> [Task details] Retype exactly the span of lines below from the one with "gpt: 4 -> 3" through the one with "Remove Publish with DOI button: 6993 -> 6990". Do not include pictures.

── Data excerpts ──

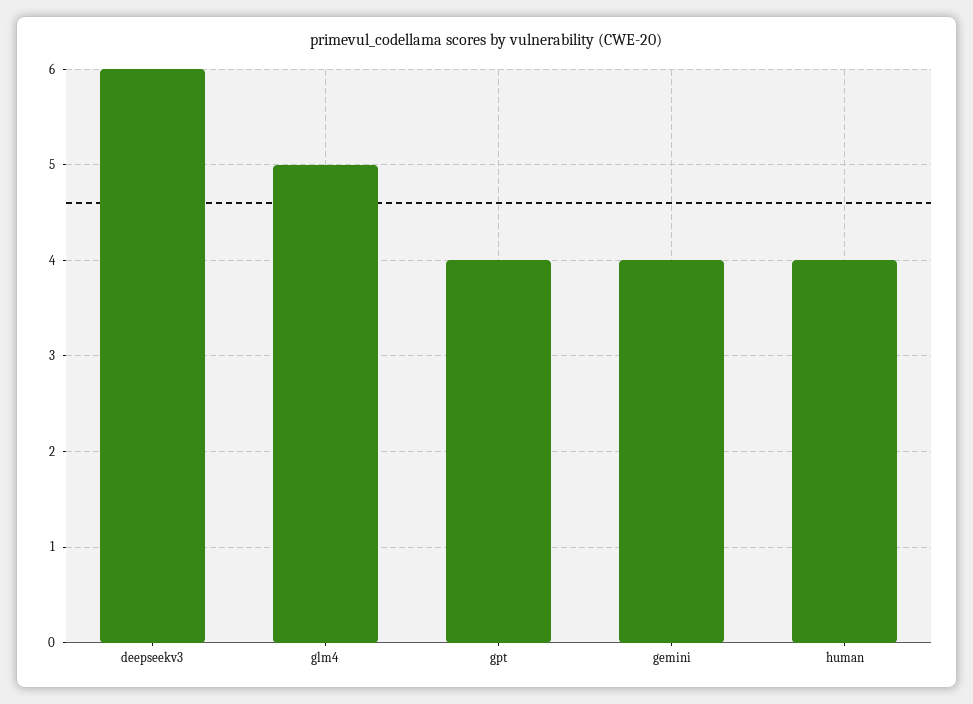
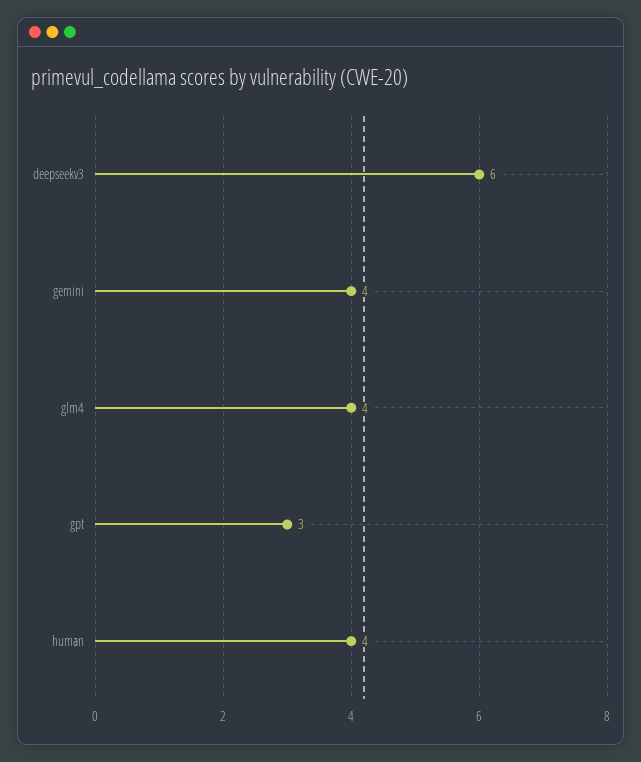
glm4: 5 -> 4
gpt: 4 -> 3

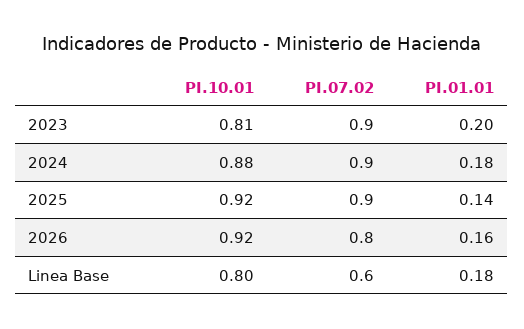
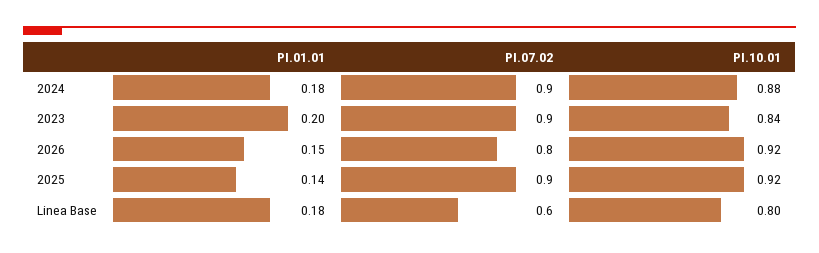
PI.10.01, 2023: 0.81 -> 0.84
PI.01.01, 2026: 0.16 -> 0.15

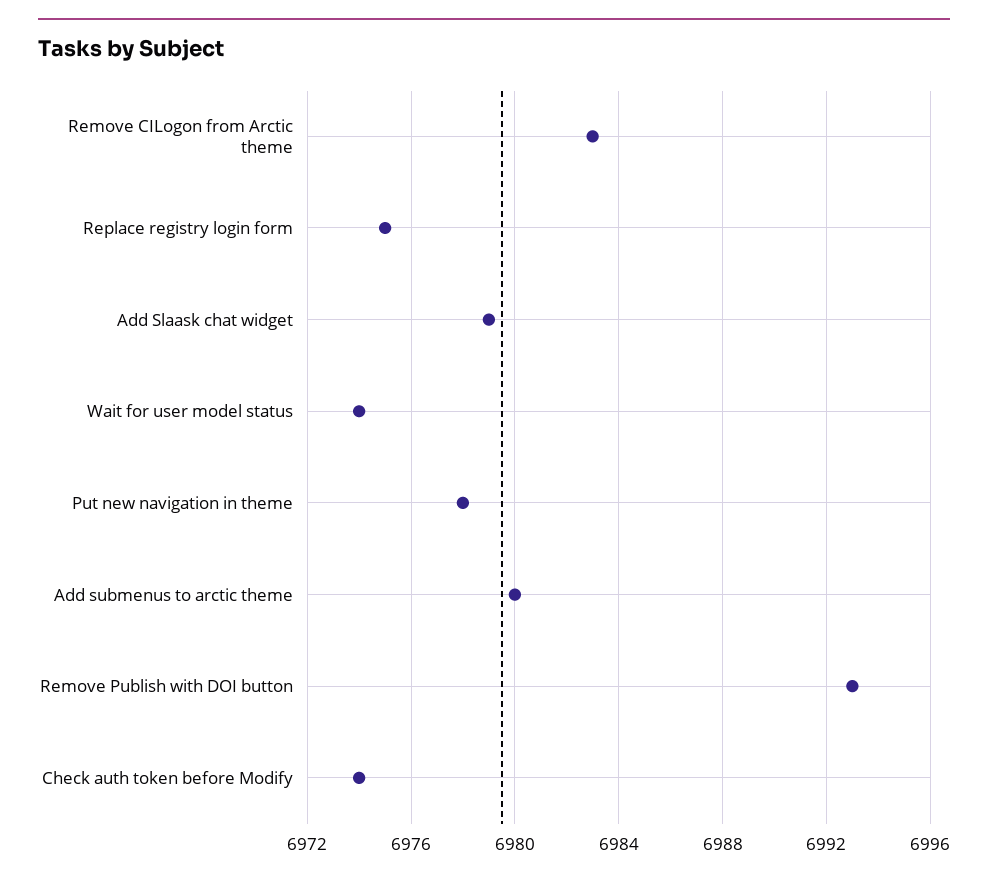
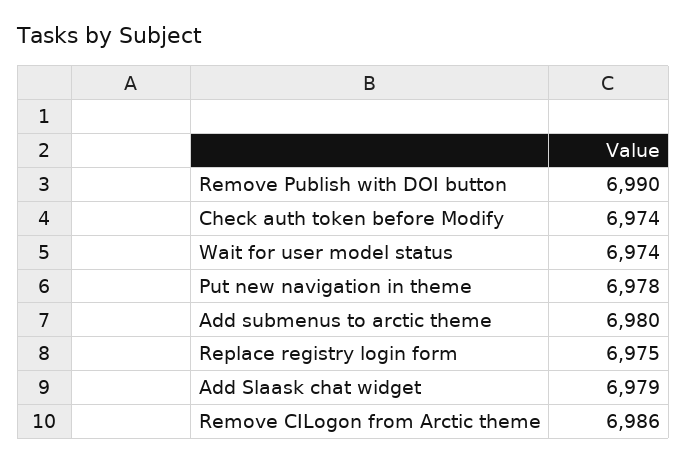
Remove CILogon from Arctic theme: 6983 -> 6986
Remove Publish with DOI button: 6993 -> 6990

───
── Data excerpts ──

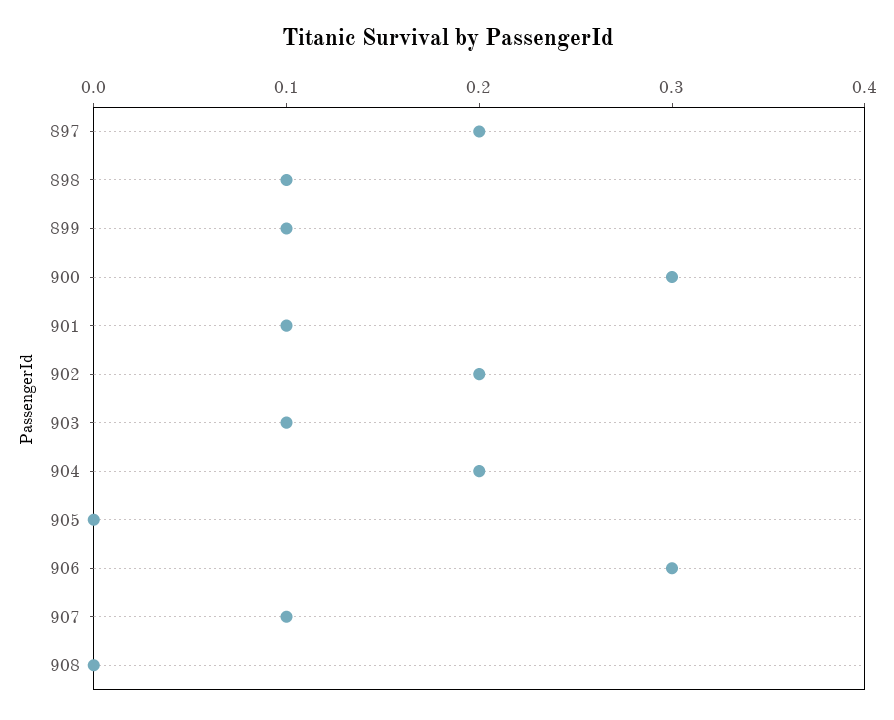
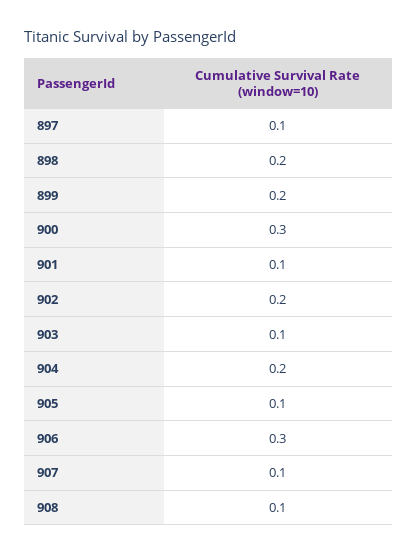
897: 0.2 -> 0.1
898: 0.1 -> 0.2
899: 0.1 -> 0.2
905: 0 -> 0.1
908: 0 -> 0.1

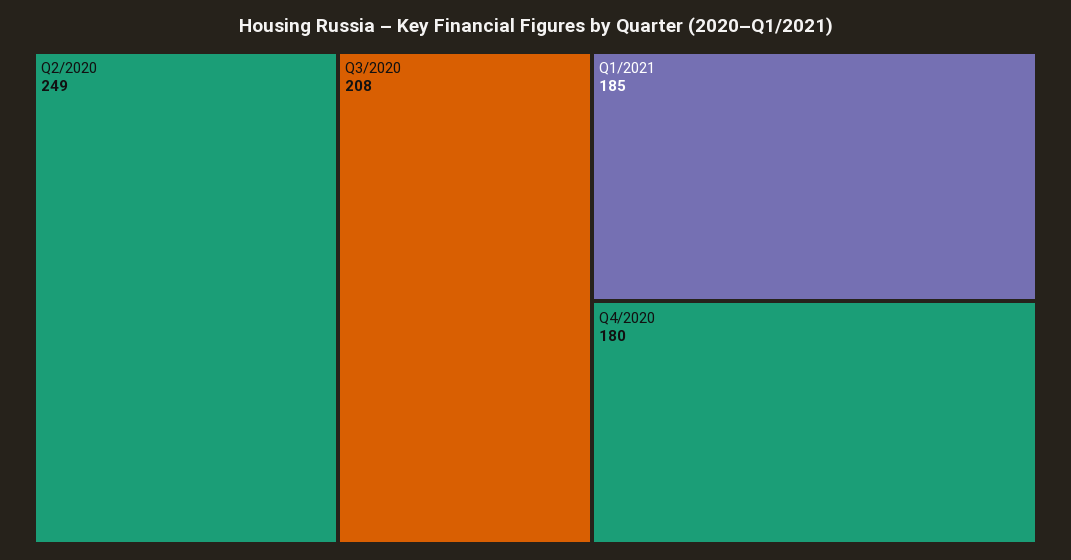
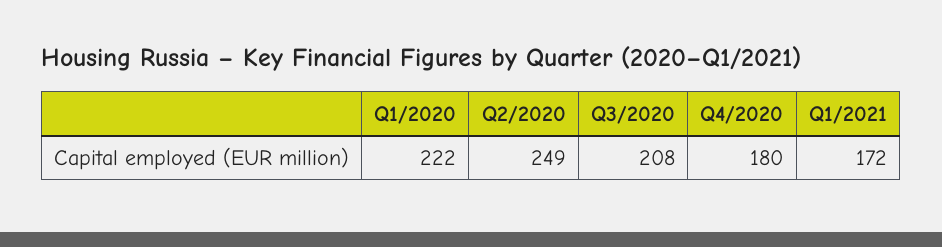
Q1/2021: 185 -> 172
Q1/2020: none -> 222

───

> [Task output]
gpt: 4 -> 3

PI.10.01, 2023: 0.81 -> 0.84
PI.01.01, 2026: 0.16 -> 0.15

Remove CILogon from Arctic theme: 6983 -> 6986
Remove Publish with DOI button: 6993 -> 6990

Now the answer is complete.